The BBC has issued an apology this afternoon after describing an IRA terrorist as a veteran whilst reporting on his funeral.
Republicans gathered in Londonderry on Monday to remember IRA gunman Eamon “Peggy” McCourt, with the BBC choosing to describe the man as a “veteran”, an accolade usually reserved for those who honourably serve their country.
Ex-defence minister Lord Lancaster told The Sun’s political editor Harry Cole that the BBC’s choice of words was “bizarre and deeply insulting” by giving “equivalence” to troops.
Equally, Tobias Ellwood told the newspaper: “It’s an accolade to be called a veteran. A tribute to serving your country. It should never be used to champion terrorism.”
Secretary of State for Northern Ireland, Brandon Lewis tweeted: “Our veterans are the best of us.
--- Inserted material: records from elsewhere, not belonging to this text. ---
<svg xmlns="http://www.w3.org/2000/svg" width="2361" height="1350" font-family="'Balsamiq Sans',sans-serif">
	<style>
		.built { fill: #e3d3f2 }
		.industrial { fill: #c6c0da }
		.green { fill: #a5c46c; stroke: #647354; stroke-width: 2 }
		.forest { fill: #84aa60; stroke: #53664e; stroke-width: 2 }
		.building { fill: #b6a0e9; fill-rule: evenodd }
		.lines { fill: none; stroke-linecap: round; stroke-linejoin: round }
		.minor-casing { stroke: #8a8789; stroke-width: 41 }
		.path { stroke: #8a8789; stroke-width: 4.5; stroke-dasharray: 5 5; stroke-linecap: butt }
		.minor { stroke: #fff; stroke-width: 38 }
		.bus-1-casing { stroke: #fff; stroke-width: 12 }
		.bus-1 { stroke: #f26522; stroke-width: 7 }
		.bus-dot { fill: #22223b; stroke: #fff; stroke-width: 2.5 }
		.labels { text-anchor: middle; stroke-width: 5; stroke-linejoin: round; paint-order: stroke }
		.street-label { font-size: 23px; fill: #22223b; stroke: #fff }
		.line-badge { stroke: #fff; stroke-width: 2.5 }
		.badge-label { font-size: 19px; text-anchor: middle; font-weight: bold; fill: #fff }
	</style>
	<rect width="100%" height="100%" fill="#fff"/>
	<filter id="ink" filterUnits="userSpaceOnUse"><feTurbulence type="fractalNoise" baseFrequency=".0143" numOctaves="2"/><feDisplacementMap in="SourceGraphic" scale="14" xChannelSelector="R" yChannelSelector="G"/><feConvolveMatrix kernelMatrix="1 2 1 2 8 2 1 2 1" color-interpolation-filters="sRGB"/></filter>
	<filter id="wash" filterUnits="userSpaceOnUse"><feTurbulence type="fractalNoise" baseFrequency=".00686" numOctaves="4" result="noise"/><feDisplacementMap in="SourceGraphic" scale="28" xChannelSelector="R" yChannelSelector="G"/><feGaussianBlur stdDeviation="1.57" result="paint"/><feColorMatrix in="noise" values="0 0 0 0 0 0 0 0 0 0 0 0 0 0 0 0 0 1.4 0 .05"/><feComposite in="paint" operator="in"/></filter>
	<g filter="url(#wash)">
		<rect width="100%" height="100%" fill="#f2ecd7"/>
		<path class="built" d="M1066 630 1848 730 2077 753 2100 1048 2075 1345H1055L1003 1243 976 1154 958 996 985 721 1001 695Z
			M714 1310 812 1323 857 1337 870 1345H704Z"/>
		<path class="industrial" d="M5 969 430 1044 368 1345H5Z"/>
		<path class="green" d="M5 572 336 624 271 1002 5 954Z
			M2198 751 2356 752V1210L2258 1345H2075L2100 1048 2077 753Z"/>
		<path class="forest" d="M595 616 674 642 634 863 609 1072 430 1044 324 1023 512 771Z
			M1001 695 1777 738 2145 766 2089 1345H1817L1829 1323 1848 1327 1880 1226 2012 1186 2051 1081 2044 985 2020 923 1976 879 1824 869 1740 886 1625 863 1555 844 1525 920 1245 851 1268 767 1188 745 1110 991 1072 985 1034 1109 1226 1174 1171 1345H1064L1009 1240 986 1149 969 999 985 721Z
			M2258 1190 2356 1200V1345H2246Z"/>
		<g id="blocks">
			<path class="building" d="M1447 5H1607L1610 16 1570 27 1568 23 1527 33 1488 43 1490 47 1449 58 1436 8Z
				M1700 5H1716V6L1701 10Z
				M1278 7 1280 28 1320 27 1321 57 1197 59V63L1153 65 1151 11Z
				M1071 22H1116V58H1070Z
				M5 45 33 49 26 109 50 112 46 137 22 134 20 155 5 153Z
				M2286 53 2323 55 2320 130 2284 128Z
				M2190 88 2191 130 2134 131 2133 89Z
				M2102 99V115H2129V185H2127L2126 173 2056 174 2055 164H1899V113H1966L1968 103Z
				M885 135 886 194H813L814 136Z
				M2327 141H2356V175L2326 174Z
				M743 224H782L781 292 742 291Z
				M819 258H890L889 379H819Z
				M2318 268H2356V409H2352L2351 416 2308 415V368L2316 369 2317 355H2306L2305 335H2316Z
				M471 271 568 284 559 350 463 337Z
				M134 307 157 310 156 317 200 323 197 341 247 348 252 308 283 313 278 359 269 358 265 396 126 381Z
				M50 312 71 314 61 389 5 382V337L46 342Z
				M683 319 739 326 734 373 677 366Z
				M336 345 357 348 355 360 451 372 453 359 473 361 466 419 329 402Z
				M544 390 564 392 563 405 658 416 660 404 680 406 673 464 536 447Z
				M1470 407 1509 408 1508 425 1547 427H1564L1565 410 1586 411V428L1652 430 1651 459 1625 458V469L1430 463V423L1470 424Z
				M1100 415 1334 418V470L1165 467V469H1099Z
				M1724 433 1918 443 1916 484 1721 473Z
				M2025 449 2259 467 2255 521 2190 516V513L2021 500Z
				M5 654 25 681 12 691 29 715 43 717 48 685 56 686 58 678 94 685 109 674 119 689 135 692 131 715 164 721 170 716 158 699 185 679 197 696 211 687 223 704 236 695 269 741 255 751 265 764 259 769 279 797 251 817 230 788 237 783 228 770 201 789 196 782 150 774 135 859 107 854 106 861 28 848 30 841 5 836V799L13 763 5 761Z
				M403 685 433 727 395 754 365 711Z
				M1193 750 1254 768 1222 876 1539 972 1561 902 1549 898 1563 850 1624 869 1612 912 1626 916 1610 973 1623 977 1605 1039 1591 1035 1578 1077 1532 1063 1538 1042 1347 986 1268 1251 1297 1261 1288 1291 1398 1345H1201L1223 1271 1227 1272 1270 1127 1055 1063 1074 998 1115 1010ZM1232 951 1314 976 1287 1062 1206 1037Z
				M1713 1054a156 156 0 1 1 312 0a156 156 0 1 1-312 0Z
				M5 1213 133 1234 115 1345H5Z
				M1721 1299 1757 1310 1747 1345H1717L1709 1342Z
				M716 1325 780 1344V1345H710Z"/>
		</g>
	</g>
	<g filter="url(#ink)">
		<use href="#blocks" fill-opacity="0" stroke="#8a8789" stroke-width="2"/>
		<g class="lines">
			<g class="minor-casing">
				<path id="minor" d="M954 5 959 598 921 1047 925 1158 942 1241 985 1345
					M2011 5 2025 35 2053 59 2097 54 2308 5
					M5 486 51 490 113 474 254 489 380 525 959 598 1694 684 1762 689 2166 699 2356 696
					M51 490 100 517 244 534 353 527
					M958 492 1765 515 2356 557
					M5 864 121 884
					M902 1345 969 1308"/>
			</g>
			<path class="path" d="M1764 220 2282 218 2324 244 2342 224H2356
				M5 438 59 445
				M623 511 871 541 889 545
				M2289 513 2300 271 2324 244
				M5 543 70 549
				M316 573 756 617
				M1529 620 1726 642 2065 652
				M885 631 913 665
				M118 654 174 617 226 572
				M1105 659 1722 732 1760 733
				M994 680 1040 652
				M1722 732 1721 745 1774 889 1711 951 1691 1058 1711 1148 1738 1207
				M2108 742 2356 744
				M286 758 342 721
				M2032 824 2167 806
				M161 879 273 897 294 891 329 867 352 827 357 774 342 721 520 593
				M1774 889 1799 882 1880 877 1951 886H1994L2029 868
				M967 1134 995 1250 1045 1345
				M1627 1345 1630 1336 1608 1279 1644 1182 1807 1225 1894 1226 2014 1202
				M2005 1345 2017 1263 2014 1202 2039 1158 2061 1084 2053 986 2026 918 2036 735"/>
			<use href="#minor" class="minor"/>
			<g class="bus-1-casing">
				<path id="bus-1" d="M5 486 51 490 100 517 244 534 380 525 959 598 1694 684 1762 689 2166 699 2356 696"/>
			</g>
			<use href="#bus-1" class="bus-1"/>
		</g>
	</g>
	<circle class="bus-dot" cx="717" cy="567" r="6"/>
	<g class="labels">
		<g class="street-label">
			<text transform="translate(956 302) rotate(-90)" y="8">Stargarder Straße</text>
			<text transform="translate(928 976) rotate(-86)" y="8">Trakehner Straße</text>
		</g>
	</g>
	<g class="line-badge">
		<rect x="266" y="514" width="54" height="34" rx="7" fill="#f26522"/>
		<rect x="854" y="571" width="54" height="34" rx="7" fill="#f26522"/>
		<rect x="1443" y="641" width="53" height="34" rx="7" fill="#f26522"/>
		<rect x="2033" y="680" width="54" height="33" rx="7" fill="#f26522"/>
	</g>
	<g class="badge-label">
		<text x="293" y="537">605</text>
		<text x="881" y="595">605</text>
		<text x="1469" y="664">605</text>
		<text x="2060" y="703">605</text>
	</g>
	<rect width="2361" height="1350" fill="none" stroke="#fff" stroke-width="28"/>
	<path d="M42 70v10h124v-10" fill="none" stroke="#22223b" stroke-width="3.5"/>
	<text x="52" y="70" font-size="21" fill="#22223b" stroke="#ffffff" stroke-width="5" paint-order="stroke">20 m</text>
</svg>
Suggesting any equivalence between our armed forces and terrorists is an insult to all those who have served their country, including in Northern Ireland.”
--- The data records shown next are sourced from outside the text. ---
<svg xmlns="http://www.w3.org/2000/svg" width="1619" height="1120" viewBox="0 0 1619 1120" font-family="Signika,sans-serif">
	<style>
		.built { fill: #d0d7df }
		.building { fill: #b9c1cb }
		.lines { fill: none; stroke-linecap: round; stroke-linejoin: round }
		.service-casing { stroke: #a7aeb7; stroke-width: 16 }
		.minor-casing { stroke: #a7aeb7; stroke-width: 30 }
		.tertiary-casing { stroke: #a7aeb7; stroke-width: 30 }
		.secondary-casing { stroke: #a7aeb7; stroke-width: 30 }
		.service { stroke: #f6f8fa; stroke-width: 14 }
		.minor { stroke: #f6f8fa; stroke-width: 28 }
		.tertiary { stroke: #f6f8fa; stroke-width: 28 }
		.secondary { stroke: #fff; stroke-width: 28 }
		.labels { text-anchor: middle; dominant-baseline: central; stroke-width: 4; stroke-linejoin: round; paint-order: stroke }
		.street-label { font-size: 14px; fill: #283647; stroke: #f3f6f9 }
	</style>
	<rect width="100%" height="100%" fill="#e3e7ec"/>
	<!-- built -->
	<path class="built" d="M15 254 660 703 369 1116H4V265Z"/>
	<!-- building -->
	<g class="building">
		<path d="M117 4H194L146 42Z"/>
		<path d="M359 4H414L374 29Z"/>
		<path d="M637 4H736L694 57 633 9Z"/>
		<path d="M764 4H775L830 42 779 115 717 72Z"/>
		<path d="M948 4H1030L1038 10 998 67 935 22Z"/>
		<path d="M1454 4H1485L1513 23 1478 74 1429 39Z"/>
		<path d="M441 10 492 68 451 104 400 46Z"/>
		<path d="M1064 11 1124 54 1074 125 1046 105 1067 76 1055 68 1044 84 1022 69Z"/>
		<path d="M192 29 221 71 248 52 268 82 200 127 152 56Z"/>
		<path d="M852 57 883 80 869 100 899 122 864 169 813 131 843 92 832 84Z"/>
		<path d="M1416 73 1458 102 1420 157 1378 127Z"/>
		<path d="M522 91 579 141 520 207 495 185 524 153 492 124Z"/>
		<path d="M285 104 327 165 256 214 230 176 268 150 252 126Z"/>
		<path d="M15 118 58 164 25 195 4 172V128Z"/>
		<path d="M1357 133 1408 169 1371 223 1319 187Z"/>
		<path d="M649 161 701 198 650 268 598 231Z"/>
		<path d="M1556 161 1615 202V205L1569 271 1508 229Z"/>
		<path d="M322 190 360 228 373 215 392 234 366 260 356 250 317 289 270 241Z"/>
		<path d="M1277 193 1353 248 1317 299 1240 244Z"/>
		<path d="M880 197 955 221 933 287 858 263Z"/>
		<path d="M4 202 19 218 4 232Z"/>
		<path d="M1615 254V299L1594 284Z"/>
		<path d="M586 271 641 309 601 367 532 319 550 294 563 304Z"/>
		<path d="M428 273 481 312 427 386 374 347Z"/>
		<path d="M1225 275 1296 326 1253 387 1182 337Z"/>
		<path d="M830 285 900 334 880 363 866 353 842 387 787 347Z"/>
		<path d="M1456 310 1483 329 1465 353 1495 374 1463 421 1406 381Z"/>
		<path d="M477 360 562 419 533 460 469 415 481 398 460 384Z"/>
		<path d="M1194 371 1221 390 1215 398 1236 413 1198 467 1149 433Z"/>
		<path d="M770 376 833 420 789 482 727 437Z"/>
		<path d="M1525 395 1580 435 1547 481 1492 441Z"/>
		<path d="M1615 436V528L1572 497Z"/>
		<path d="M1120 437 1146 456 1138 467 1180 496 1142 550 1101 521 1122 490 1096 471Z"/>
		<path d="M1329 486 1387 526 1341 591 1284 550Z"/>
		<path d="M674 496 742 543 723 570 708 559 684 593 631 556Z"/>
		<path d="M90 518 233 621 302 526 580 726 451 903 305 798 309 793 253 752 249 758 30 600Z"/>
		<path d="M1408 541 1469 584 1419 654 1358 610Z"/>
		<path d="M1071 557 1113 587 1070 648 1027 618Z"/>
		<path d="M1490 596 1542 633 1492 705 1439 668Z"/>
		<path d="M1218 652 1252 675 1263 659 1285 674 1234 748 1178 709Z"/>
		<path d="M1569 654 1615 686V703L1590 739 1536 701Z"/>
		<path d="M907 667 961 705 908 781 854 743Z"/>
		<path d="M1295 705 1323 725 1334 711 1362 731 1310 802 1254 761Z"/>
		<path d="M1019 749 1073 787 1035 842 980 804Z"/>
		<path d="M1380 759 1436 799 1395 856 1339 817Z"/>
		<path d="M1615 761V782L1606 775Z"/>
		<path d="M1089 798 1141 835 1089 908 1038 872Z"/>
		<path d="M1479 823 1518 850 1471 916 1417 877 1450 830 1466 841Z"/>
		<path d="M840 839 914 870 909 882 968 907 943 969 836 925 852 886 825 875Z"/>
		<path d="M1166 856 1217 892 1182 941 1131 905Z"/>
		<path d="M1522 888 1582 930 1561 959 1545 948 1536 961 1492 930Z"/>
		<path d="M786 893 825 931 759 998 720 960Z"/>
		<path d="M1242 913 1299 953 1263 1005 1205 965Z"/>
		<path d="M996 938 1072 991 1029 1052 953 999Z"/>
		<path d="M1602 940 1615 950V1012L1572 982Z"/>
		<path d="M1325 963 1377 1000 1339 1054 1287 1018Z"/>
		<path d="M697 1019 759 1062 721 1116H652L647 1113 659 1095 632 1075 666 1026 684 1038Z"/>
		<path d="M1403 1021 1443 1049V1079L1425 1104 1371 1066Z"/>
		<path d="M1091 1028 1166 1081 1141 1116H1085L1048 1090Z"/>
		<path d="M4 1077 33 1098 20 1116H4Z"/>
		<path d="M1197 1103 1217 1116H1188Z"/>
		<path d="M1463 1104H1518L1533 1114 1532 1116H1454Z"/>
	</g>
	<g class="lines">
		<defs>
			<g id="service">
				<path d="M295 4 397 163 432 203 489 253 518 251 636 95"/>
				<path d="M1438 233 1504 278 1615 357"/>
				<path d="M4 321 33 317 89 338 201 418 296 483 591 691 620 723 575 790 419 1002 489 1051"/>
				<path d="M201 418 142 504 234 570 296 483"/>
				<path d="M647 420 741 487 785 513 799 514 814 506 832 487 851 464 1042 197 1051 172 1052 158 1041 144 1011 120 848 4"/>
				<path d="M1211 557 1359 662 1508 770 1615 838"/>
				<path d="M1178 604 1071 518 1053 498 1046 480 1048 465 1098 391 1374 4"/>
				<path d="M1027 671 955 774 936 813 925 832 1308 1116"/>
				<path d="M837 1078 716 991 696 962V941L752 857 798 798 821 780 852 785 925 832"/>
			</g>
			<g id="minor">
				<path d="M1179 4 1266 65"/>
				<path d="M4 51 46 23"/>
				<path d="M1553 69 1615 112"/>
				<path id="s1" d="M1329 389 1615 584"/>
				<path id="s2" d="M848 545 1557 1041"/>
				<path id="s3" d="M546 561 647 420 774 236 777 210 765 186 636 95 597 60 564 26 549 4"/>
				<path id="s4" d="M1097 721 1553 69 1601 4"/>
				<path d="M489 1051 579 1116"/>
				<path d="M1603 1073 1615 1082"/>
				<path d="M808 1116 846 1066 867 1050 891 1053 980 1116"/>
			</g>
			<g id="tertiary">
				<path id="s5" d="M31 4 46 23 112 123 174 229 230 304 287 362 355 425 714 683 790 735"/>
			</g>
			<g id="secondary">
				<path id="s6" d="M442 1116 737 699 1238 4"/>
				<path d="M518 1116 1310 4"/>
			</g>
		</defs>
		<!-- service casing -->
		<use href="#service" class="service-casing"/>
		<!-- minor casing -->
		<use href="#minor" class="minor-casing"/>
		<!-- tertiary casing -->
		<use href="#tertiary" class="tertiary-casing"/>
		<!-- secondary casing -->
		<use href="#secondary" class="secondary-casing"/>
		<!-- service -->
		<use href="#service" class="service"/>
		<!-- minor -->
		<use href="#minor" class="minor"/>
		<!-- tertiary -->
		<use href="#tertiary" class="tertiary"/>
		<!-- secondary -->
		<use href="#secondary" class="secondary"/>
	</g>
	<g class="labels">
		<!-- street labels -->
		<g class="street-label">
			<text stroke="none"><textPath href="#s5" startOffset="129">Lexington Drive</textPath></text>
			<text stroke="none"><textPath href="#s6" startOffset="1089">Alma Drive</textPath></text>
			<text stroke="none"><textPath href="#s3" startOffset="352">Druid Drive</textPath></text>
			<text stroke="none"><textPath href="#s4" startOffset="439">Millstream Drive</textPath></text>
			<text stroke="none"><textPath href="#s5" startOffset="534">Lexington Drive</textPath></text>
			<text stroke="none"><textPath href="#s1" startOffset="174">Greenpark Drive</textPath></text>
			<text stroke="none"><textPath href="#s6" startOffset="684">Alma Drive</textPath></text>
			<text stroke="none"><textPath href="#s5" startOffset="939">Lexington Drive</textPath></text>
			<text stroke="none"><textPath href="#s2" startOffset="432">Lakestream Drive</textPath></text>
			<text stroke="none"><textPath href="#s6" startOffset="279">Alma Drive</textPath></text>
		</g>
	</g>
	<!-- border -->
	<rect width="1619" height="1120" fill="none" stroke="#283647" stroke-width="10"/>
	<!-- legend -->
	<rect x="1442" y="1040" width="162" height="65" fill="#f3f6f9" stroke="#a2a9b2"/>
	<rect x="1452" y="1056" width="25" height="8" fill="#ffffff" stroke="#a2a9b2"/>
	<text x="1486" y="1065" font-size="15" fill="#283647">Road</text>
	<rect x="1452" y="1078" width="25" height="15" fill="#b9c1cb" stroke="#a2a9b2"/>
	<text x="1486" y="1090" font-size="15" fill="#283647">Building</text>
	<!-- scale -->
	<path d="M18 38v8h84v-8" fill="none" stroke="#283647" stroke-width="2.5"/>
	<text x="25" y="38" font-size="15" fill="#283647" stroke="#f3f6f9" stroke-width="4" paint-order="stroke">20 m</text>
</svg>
In a statement issued on Wednesday, the BBC ssaid: “We used the term ‘IRA veteran’ to describe Eamon McCourt’s long involvement in Irish republicanism.
“We accept that this shorthand formulation could be misinterpreted and it has now been amended for clarity.
“Mr McCourt is now described as an ‘IRA man’ in our online news report. Related social media posts have also been updated.”
They added: “We understand the sensitivities around Troubles’ issues and legacies, including in relation to terminology. Much of this can be contested.
“No offence was intended and we regret any misunderstanding or upset that may have been caused.”
Baroness Hoey said of the apology: “They only removed it because of protests. Am sorry to say BBC News constantly plays down IRA terrorism.”